Il n’était ni ni blanc ni noir. Il était. Une sorte de Zelig, ce personnage mythique juif, héros d’un des meilleurs films de Woody Allen, qui devient tous les personnages de l’humanité.
Car Bowie ne visait pas simplement la vie sur terre. Il visait non seulement l’éternité mais l’univers tout entier.
La plus belle chanson de l’histoire du rock n’est-elle pas son “Life on Mars”? Son meilleur disque ne s’appelle-t-il pas “Space Oddity”? Et son dernier album, paru il y a quelques jours à peine, se nomme “Black Star” : comme un message.
C’est la vie éternelle qu’il visait, comme tous les grands peintres, les grands écrivains, les grands musiciens, et c’est peut-être pour cela qu’on pouvait le trouver arrogant ou distant. Ce qui n’était pas vrai.
Il avait inventé ses milles visages, Ziggy Stardust, Aladdin Sane, etc, pour se mettre à distance. Il avait développé son ambiguité sexuelle car être un homme ne lui suffisait pas.
Il voulait être un héros. “Heroes”, son plus grand tube, ne parlait que de ça.
Et quand il se tourna vers le cinéma, ce fut pour y incarner un extraterrestre dans “L’Homme qui venait d’ailleurs” de Nicholas Roeg. Un extraterrestre qui finit par devenir, dans un cruel retournement, rockstar. Ou plus tard, dans “Furyo”, de Nagisa Oshima, un major anglais sorti de nulle part, au milieu de la jungle indonésienne, Jack Celliers, qui se confronte à son altérité, le colonel japonais joué par une autre rockstar : Ryuichi Sakamoto.

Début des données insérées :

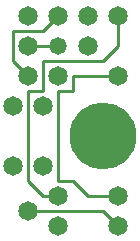
<source format=gbl>
%MOIN*%
%FSLAX25Y25*%
G04 D10 used for Character Trace; *
G04     Circle (OD=.01000) (No hole)*
G04 D11 used for Power Trace; *
G04     Circle (OD=.06700) (No hole)*
G04 D12 used for Signal Trace; *
G04     Circle (OD=.01100) (No hole)*
G04 D13 used for Via; *
G04     Circle (OD=.05800) (Round. Hole ID=.02800)*
G04 D14 used for Component hole; *
G04     Circle (OD=.06500) (Round. Hole ID=.03500)*
G04 D15 used for Component hole; *
G04     Circle (OD=.06700) (Round. Hole ID=.04300)*
G04 D16 used for Component hole; *
G04     Circle (OD=.08100) (Round. Hole ID=.05100)*
G04 D17 used for Component hole; *
G04     Circle (OD=.08900) (Round. Hole ID=.05900)*
G04 D18 used for Component hole; *
G04     Circle (OD=.11300) (Round. Hole ID=.08300)*
G04 D19 used for Component hole; *
G04     Circle (OD=.16000) (Round. Hole ID=.13000)*
G04 D20 used for Component hole; *
G04     Circle (OD=.18300) (Round. Hole ID=.15300)*
G04 D21 used for Component hole; *
G04     Circle (OD=.22291) (Round. Hole ID=.19291)*
%ADD10C,.01000*%
%ADD11C,.06700*%
%ADD12C,.01100*%
%ADD13C,.05800*%
%ADD14C,.06500*%
%ADD15C,.06700*%
%ADD16C,.08100*%
%ADD17C,.08900*%
%ADD18C,.11300*%
%ADD19C,.16000*%
%ADD20C,.18300*%
%ADD21C,.22291*%
%IPPOS*%
%LPD*%
G90*X0Y0D02*D14*X15000Y10000D03*D12*X40000D01*    
X45000Y5000D01*D14*D03*D12*X35000Y15000D02*       
X45000D01*D14*D03*D12*X35000D02*X30000Y20000D01*  
X25000D01*Y50000D01*X30000D01*Y55000D01*X45000D01*
D14*D03*D12*X20000Y60000D02*X40000D01*            
X20000Y50000D02*Y60000D01*X15000Y50000D02*        
X20000D01*X15000Y20000D02*Y50000D01*              
X20000Y15000D02*X15000Y20000D01*X20000Y15000D02*  
X25000D01*D14*D03*Y5000D03*X20000Y25000D03*       
X10000D03*D21*X40000Y35000D03*D14*X20000Y45000D03*
X10000D03*X25000Y55000D03*X15000D03*D12*          
X10000Y60000D01*Y70000D01*X20000D01*              
X25000Y75000D01*D14*D03*X35000Y65000D03*X15000D03*
D12*X25000D01*D13*D03*D14*X35000Y75000D03*        
X15000D03*D12*X40000Y60000D02*X45000Y65000D01*    
Y75000D01*D14*D03*M02*                            

</source>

David Bowie fut hanté par le personnage de Lazare – c’est le titre d’une des chansons de son dernier album –, ce compagnon du Christ que celui-ci fit ressusciter alors qu’il était mort depuis quatre jours.
C’est la résurrection que cherchait Bowie : ne jamais accepter la mort, ni même la vieillesse.
Qui aurait pu, en effet, sérieusement envisager de voir un David Bowie transformé en vieillard?
David Bowie a sans doute eu raison de mourir, maintenant.
Mais peut-être n’est-il pas mort et qu’il réapparaîtra, tel Lazare, dans quatre jours, dans quatre ans ou dans quatre siècles.
Jeune et avec une crinière orange.
merveilleux comme histoire de ces propres croyances il est un grand et une légende qu’on n’oubliera jamais car il était unique en son genre de grand talent artistique, qu’il repose en paix maintenant qui sait il va peut être nous revenir merci très belle page
Bon voyage vers les étoiles…
Juste pour info, Berlin est un album de Lou Reed, pas de David Bowie.
David Bowie est l’auteur d’une « trilogie berlinoise » : les albums Low, Heroes et Lodger, mais on voit mal où il y est question de pacte avec le diable.
On ne s’attendait pas à une si triste nouvelle, le choc !
Un génie musical, un charisme incroyable et une créativité sans borne !
Il nous a laissé un dernier album, magnifique cadeau, avant de partir. A écouter en boucle aujourd’hui !
Bravo ! Magnifique hommage à cette légende intronisée de son vivant et qui a maintenant pour lui l’éternité ! Je le considère moi aussi comme le plus grand artiste du 20ème siècle. Je suis convaincue que son oeuvre ne tombera jamais dans les oubliettes de l’histoire. Et si Mozart avait vécu au 20ème siècle il aurait sans doute ressemblé à Bowie.